Wednesday, August 08, 2007

Caro-benzina. E' lo Stato che fa cartello

La mossa, cui ricorrono tutti i governi almeno una volta, di far sfilare i rappresentanti delle compagnie petrolifere a Palazzo Chigi ha l'obiettivo di far apparire tra i "cattivi" i petrolieri avidi di profitti e "buono" il governo che cerca di indurli a calmierare i prezzi.

Piuttosto, il Governo convochi se stesso, dicevamo giorni fa. E lo ha scritto anche Oscar Giannino, su Libero. Il governo dovrebbe autoconvocarsi, perché rispetto all'aumento del prezzo della benzina è in evidente conflitto di interessi.
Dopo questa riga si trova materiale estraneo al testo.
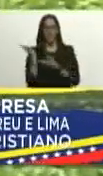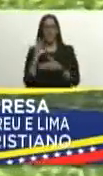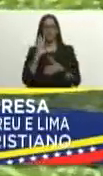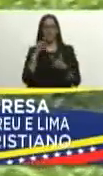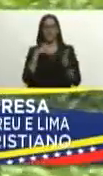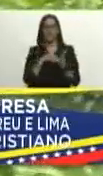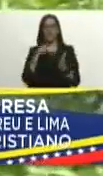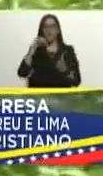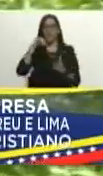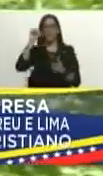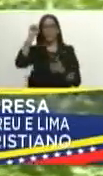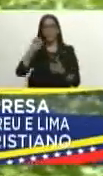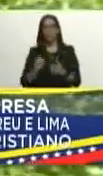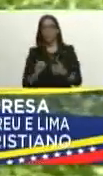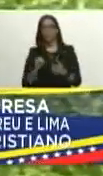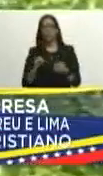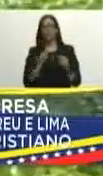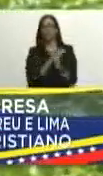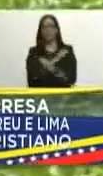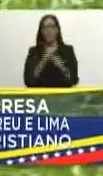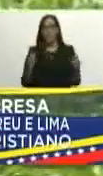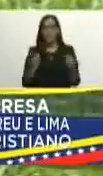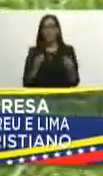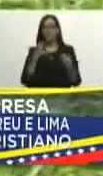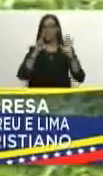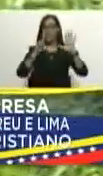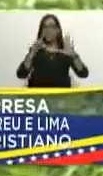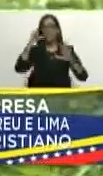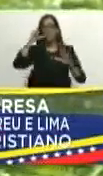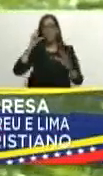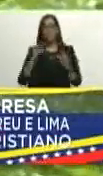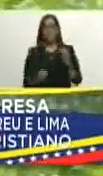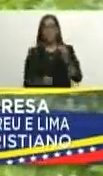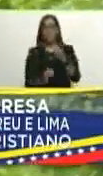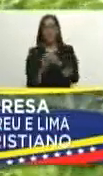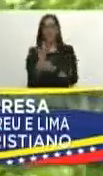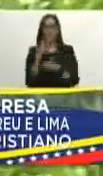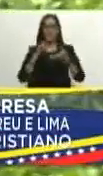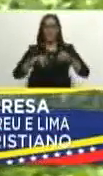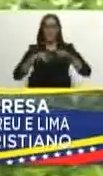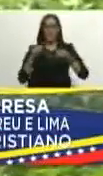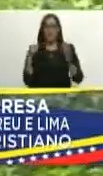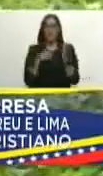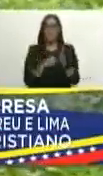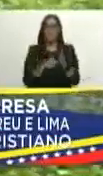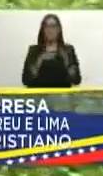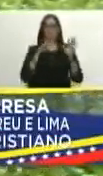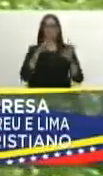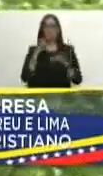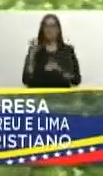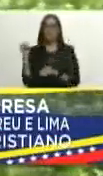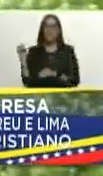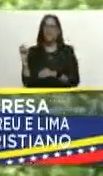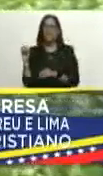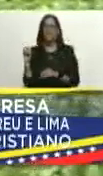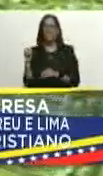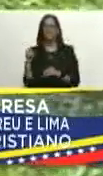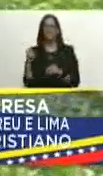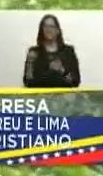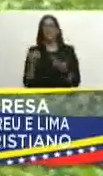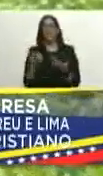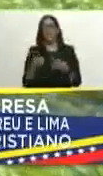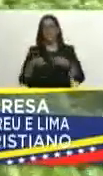sur estamos terminando en 7 días la implantación de 1.200 hectáreas de soya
Come possiamo fidarci noi consumatori, se quasi il 70% di ciò che paghiamo alla pompa finisce nelle tasche di chi promette di adoperarsi per abbassare i prezzi? Sorge il dubbio che nel chiuso delle stanze governative si gioisca ad ogni aumento per il gettito extra che entra nelle casse del Tesoro. Sorprende che le associazioni consumatori cadano nel gioco delle tre carte e sorprende ancor di più il silenzio dei petrolieri, cui sembra non importare di passare per i "cattivi" della situazione e che chiamano in causa solo la rete di distribuzione. L'Antitrust dovrebbe quindi indagare sull'acclarato cartello Stato-Compagnie petrolifere.

1 comment:

Anonymous said...

Il conflitto di interessi è amplificato dal fatto che lo Stato non solo è esattore ma anche petroliere con Agip ed IP.